Latvian politician (1940–2023)

Aivars Endziņš (8 December 1940 – 21 November 2023) was a Latvian lawyer and politician.
He graduated from the University of Latvia in 1968 and in 1977 attained a candidate of legal sciences degree. In 1997 he became a Doctor of Jurisprudence. He has worked as a lecturer at the University of Latvia and at the Turība School of Business Administration. He was a member of the Communist Party of the Soviet Union from 1963 to 1990, when he became a member of the Popular Front of Latvia and a member of the Supreme Council of the Republic of Latvia. He was for a short time a member of Latvian Social Democratic Workers' Party, and in 1993 became a member of Latvian Way. He was a member of the 5th and 6th Saeimas, but resigned in 1996 to become a judge on the Constitutional Court of Latvia.
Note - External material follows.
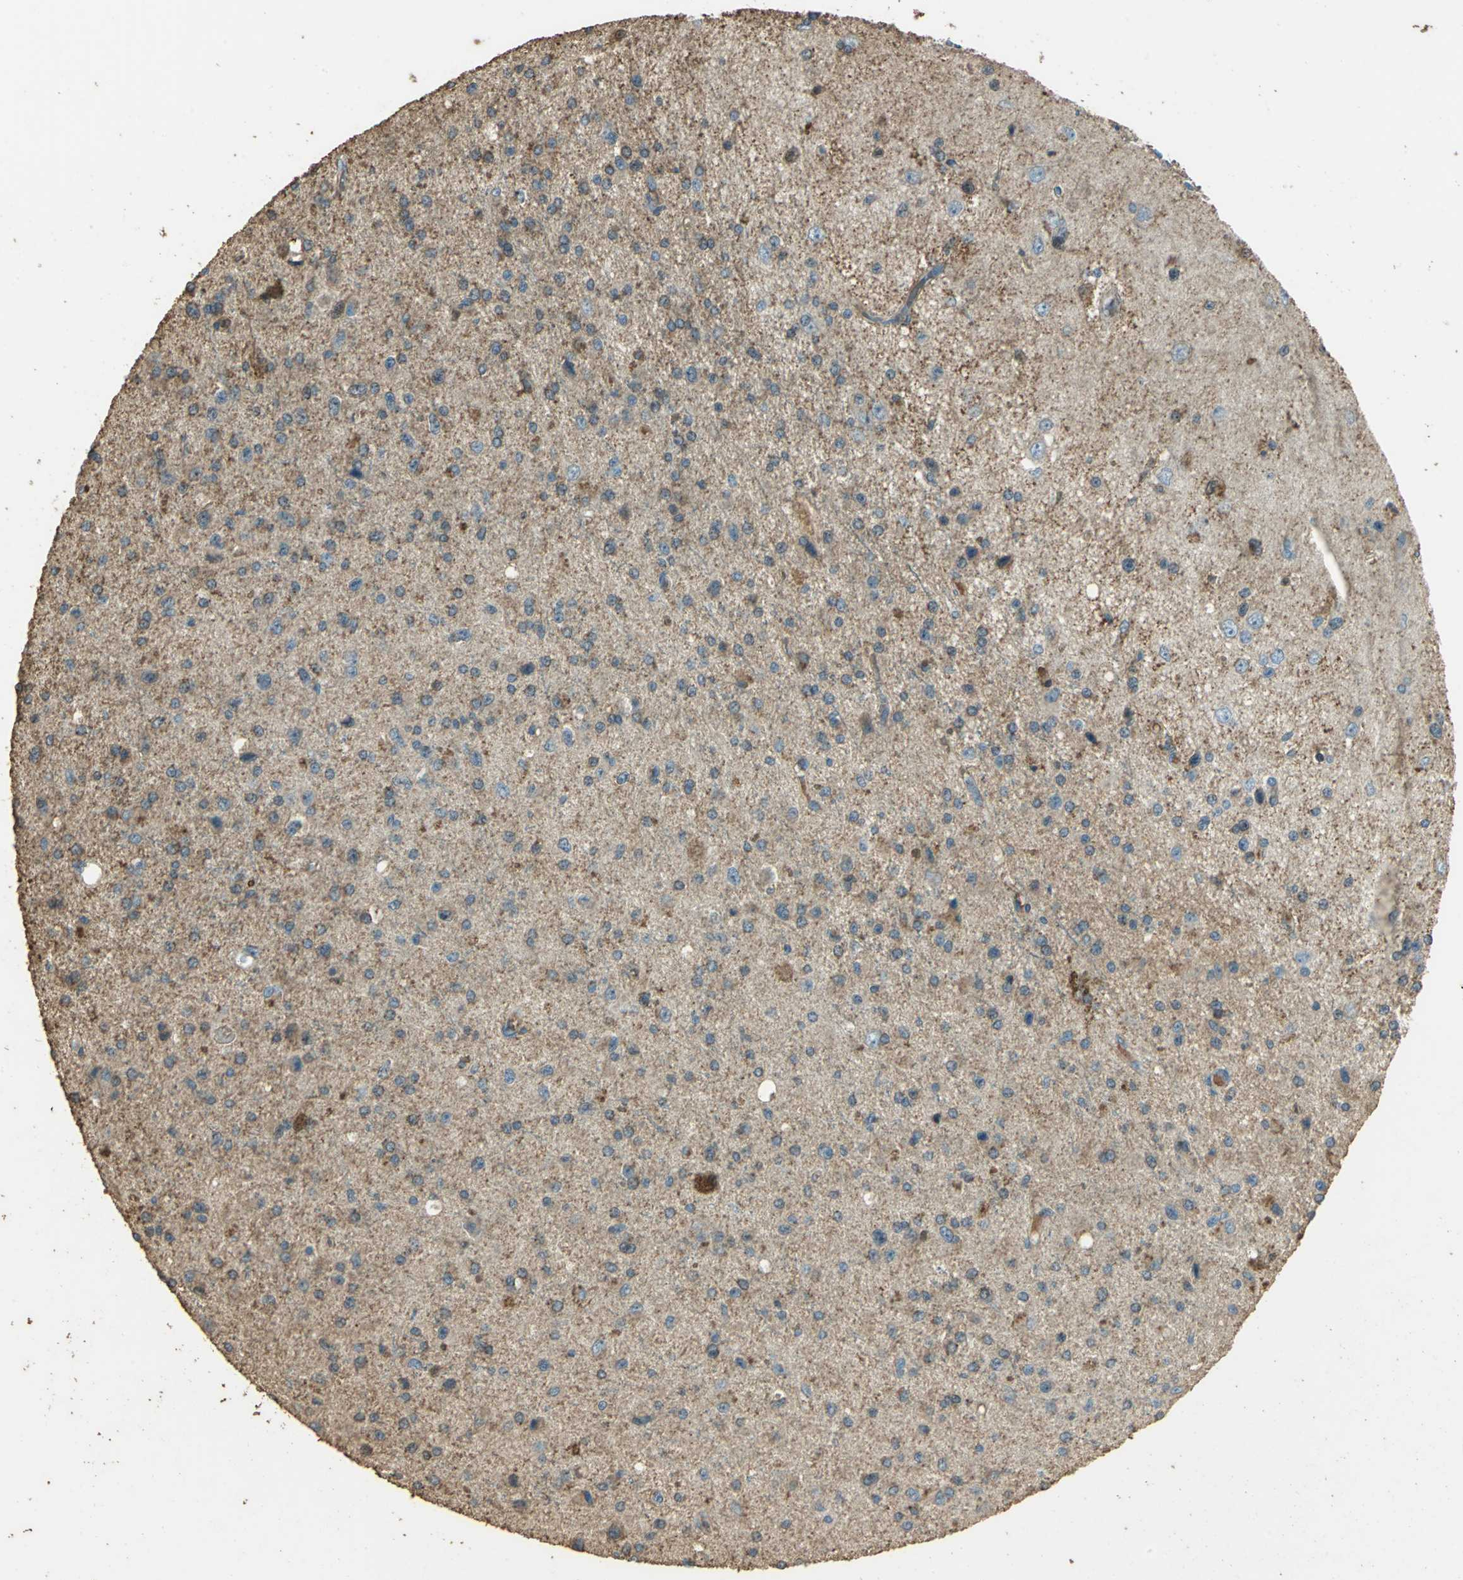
{"staining": {"intensity": "weak", "quantity": ">75%", "location": "cytoplasmic/membranous"}, "tissue": "glioma", "cell_type": "Tumor cells", "image_type": "cancer", "snomed": [{"axis": "morphology", "description": "Glioma, malignant, Low grade"}, {"axis": "topography", "description": "Brain"}], "caption": "Immunohistochemical staining of malignant low-grade glioma demonstrates low levels of weak cytoplasmic/membranous expression in about >75% of tumor cells.", "gene": "TRAPPC2", "patient": {"sex": "male", "age": 58}}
He became the Chief Justice of the Constitutional Court in 2000 and left this office in 2007. He was a presidential candidate in the 2007 Latvian presidential election, nominated by Harmony Centre and supported by the New Era Party and the political alliance For Human Rights in a United Latvia. After a passionate debate over his membership of the Communist Party, which included a revelation that in the 1970s he had denied the occupation of Latvia, he lost the election to Valdis Zatlers.

Endziņš died on 21 November 2023, at the age of 82.